YOUR ASSIGNMENT
The pictures do not go in the copy. Reproduce the rest of the entries exactly.

RECORDS FOR THIS TASK
....

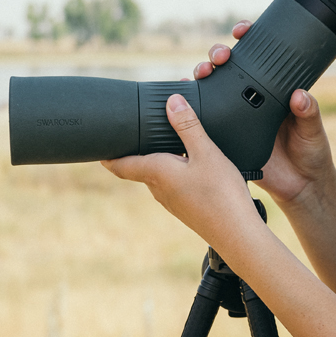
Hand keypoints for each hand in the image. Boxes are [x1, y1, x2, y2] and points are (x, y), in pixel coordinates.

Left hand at [102, 93, 260, 251]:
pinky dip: (174, 170)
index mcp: (156, 173)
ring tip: (167, 142)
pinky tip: (191, 165)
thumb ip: (188, 126)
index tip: (98, 147)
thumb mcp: (206, 152)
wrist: (237, 234)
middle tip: (137, 131)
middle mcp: (158, 189)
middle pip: (139, 167)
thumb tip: (172, 102)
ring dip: (158, 160)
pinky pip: (173, 184)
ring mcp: (172, 201)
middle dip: (137, 150)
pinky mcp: (186, 207)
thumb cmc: (221, 195)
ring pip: (157, 176)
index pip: (120, 165)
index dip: (107, 155)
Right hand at [193, 21, 335, 206]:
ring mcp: (236, 116)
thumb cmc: (311, 153)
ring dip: (202, 74)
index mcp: (273, 90)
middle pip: (229, 68)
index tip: (241, 30)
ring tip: (202, 72)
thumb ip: (309, 113)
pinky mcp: (225, 136)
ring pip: (212, 88)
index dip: (247, 39)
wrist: (299, 187)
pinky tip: (182, 98)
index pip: (258, 57)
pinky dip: (190, 106)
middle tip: (221, 56)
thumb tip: (299, 95)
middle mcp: (252, 98)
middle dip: (219, 54)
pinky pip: (204, 118)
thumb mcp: (313, 130)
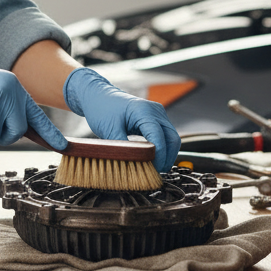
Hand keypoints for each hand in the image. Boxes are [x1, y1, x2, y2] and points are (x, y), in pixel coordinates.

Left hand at [63, 67, 180, 172]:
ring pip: (171, 138)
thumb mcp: (109, 129)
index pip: (159, 137)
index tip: (151, 170)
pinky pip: (165, 136)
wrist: (98, 96)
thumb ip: (122, 148)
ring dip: (165, 155)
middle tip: (154, 174)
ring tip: (153, 169)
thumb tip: (132, 165)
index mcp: (144, 110)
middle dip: (166, 158)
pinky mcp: (155, 120)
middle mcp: (155, 111)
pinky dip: (162, 149)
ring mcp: (157, 114)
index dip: (158, 156)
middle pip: (172, 138)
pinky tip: (152, 160)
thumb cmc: (102, 108)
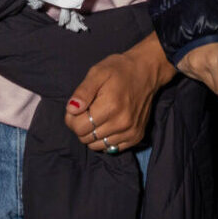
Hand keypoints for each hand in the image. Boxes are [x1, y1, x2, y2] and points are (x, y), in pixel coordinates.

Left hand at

....

RESULT FOR THIS TASK
Hand keypoints for each hand in the image. Boxes are [x1, y1, x2, y2] and points are (x, y), in pixel coordinates.

Left hand at [102, 93, 260, 251]:
pinky dip: (174, 170)
index mcp: (156, 173)
ring tip: (167, 142)
pinky tip: (191, 165)
thumb ip: (188, 126)
index tip: (98, 147)
thumb mcp: (206, 152)
wrist: (237, 234)
middle tip: (137, 131)
middle mcp: (158, 189)
middle pip: (139, 167)
thumb tip: (172, 102)
ring dip: (158, 160)
pinky pip: (173, 184)
ring mcp: (172, 201)
middle dip: (137, 150)
pinky mcp: (186, 207)
thumb cmc: (221, 195)
ring pip: (157, 176)
index pip: (120, 165)
index dip: (107, 155)
Right hand at [193, 21, 335, 206]:
ring mcp: (236, 116)
thumb cmc: (311, 153)
ring dip: (202, 74)
index mcp: (273, 90)
middle pip: (229, 68)
index tip: (241, 30)
ring tip: (202, 72)
thumb ip: (309, 113)
pinky mcp: (225, 136)
ring pip: (212, 88)
index dip: (247, 39)
wrist: (299, 187)
pinky tip: (182, 98)
index pip: (258, 57)
pinky dip: (190, 106)
middle tip: (221, 56)
thumb tip: (299, 95)
middle mcp: (252, 98)
middle dip: (219, 54)
pinky pip: (204, 118)
thumb mcp: (313, 130)
Hand keypoints for each hand in the image. Boxes are [x1, y1, x2, y2] and points are (x, y), in pixel coordinates.

Left hand at [63, 67, 180, 172]:
ring pip: (171, 138)
thumb mcp: (109, 129)
index pip: (159, 137)
index tip: (151, 170)
pinky pip: (165, 136)
wrist: (98, 96)
thumb ip: (122, 148)
ring dip: (165, 155)
middle tip: (154, 174)
ring tip: (153, 169)
thumb tip: (132, 165)
index mcp: (144, 110)
middle dip: (166, 158)
pinky mcp: (155, 120)
middle mcp: (155, 111)
pinky dip: (162, 149)
ring mcp: (157, 114)
index dip: (158, 156)
middle pip: (172, 138)
pinky tip: (152, 160)
thumb cmc: (102, 108)
Hand keypoints for each hand in the image. Boxes are [x1, y1, x2, y2] and points are (x, y), in pixel coordinates.

Left hand at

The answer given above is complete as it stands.